Der Anschauungsunterricht wirkte. Seine "Einstellung zum Sport" habe sich verändert, bekennt Boll heute. "Ich habe verstanden, dass ich meinen inneren Schweinehund überwinden muss."

Jetzt ist es so, dass die Stärke von Boll besonders darin besteht, keine Schwäche zu haben. Er hakt Niederlagen schnell ab und ruht sich auf Siegen nicht aus. "Er ist die Schlüsselfigur im europäischen Tischtennis", sagt Chinas Chefcoach Cai Zhenhua. "Boll ist für uns eine größere Bedrohung, als es früher Waldner war."

Bolls Weltcupsieg Anfang November im chinesischen Jinan war für die Asiaten eine Demütigung. Das staatliche Fernsehen brach die Übertragung des Viertelfinals zwischen ihm und Weltmeister Wang Liqin beim Stand von 3:0 Sätzen für den Deutschen ab. Als er im Endspiel auch noch den einheimischen Olympiasieger Kong Linghui schlug, war das Sakrileg vollzogen.

Seitdem ist Boll nicht mehr der Jäger, sondern der Gejagte. Die Chinesen filmen seine Partien inzwischen und zerlegen hinterher jeden Spielzug; konstruieren am Computer Strategien, mit denen sie ihn besiegen wollen. Für die Stars wurden bereits Trainingspartner abkommandiert, die darauf gedrillt werden, Bolls Stil zu imitieren.

Die Chinesen sind eine Armada, der Deutsche ist allein. Er kann den Kampf nur gewinnen, wenn er sich regelmäßig häutet. So wie es Waldner gemacht hat. Der Olympiasieger und Ex-Weltmeister hat sein Spiel immer wieder modernisiert, hat ständig neue Schlagvarianten erfunden, seine Gegner permanent vor Rätsel gestellt.

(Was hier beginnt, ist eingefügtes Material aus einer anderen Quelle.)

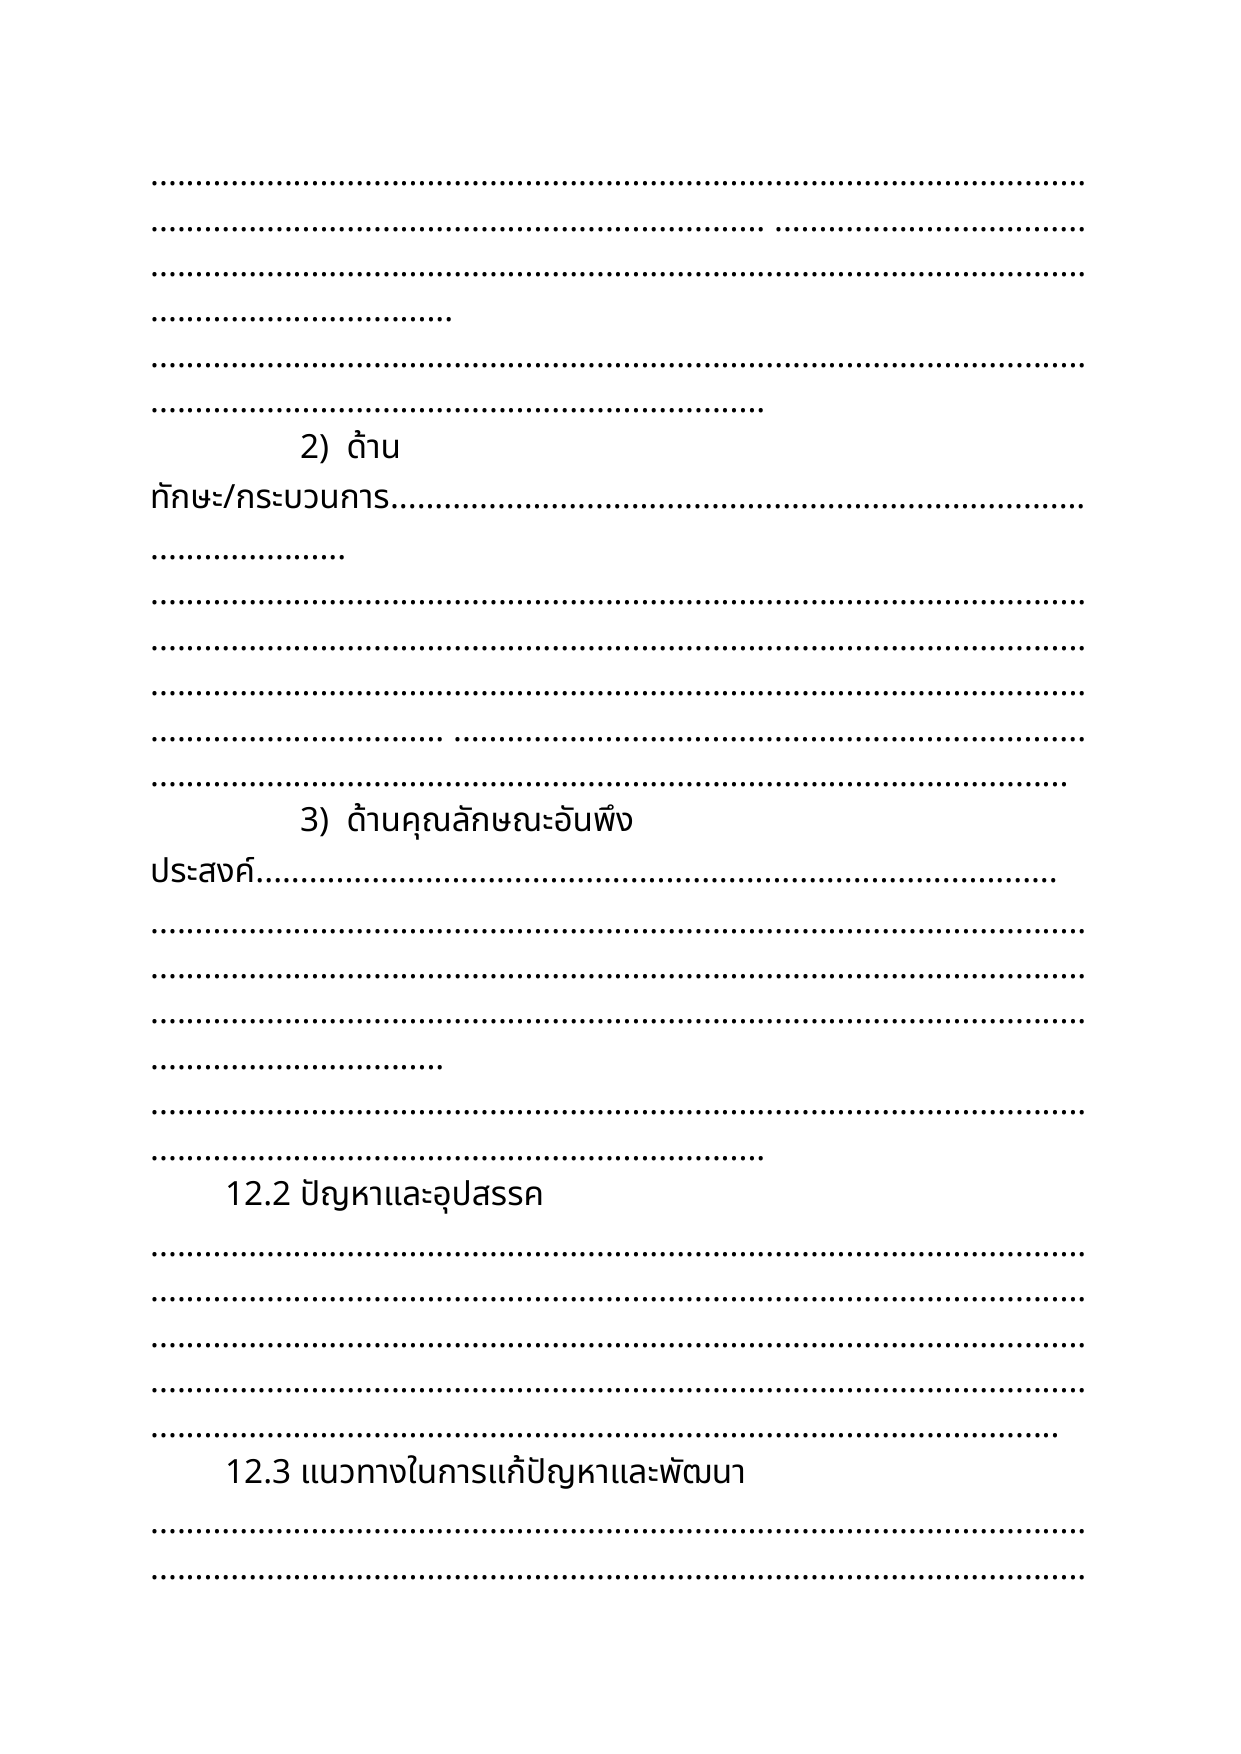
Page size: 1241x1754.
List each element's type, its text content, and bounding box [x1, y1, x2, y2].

text 3) ด้านคุณลักษณะอันพึงประสงค์.......................................................................................... [150, 796, 1090, 897]
text .............................................................................................................................................................................. [150, 1079, 1090, 1170]
text 2) ด้านทักษะ/กระบวนการ.................................................................................................... [150, 422, 1090, 569]
text 12.3 แนวทางในการแก้ปัญหาและพัฒนา [150, 1448, 1090, 1498]
text ............................................................................................................................................................................................................................................................................................................................................................ [150, 897, 1090, 1079]
text ............................................................................................................................................................................................................................................................................................................................................................ .............................................................................................................................................................................. [150, 569, 1090, 796]
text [150, 1498, 1090, 1589]
text .......................................................................................................................................................................................................................................................................................................................................................................................................................................................................................................................................... [150, 1221, 1090, 1448]
text .............................................................................................................................................................................. [150, 332, 1090, 422]
text .............................................................................................................................................................................. .............................................................................................................................................................................. [150, 150, 1090, 332]
text 12.2 ปัญหาและอุปสรรค [150, 1170, 1090, 1221]
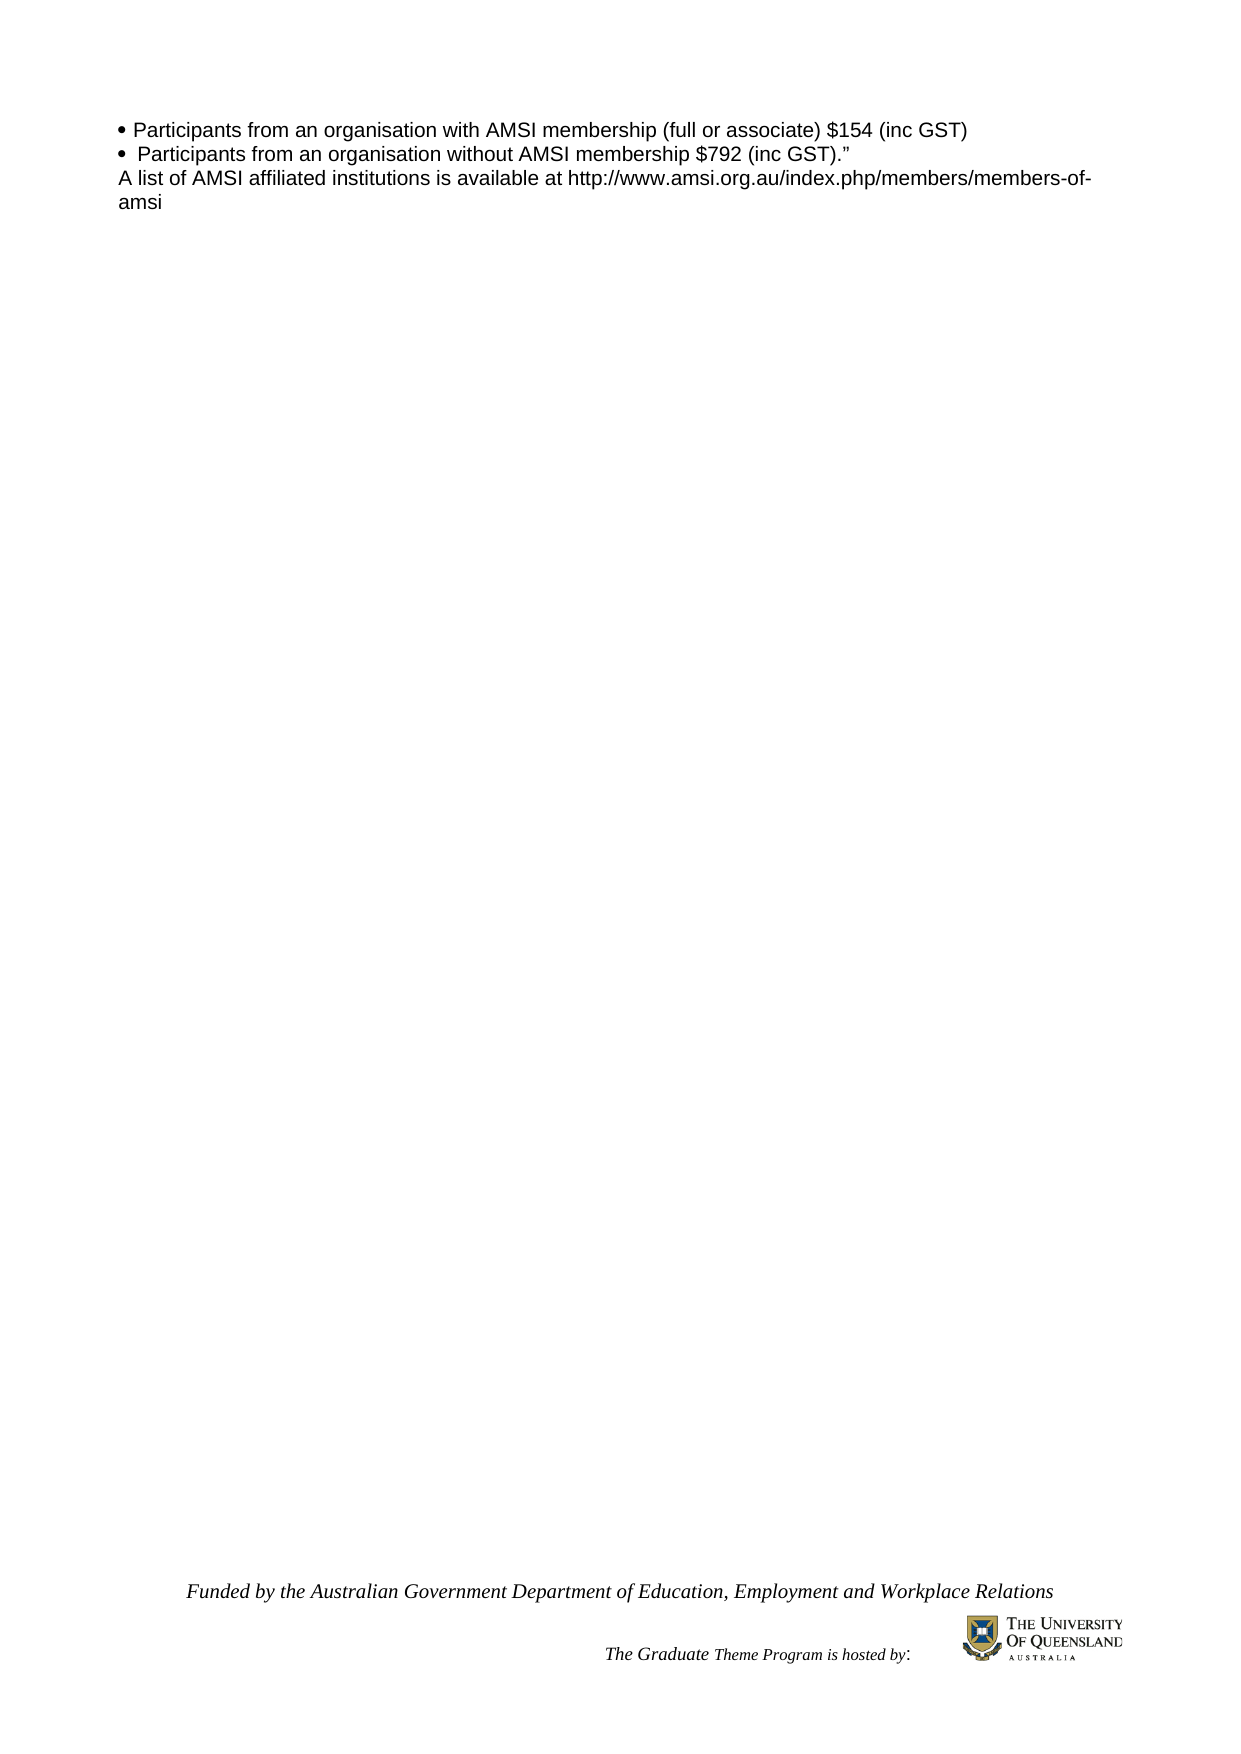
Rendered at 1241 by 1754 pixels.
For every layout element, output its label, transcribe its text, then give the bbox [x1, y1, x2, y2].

picture [962, 1615, 1123, 1661]
text A list of AMSI affiliated institutions is available at http://www.amsi.org.au/index.php/members/members-of-amsi [118, 166, 1122, 214]
text Participants from an organisation without AMSI membership $792 (inc GST).” [118, 142, 1122, 166]
list Participants from an organisation with AMSI membership (full or associate) $154 (inc GST) [118, 118, 1122, 142]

Und darum soll Boll bis zur Weltmeisterschaft im Mai vor allem sein Repertoire erweitern. "Die Chinesen werden sich zwei Monate lang auf die WM vorbereiten", sagt Hampl. "Sie werden Timo angreifen. Darauf müssen wir vorbereitet sein."

Boll selbst scheint ungerührt. Wenn er die WM nicht gewinne, sagt er, sei das nicht weiter tragisch. "Ich bin jung, ich habe noch viel Zeit."

Er ist erst 21, und er weiß, dass sich die Europäer auch mit fast 30 noch steigern können, während die Chinesen ihre internationale Laufbahn meist schon mit Mitte 20 beenden.

Timo Boll will im Sommer 2008 seinen Zenit erreichen, denn dann finden Olympische Spiele statt. In Peking.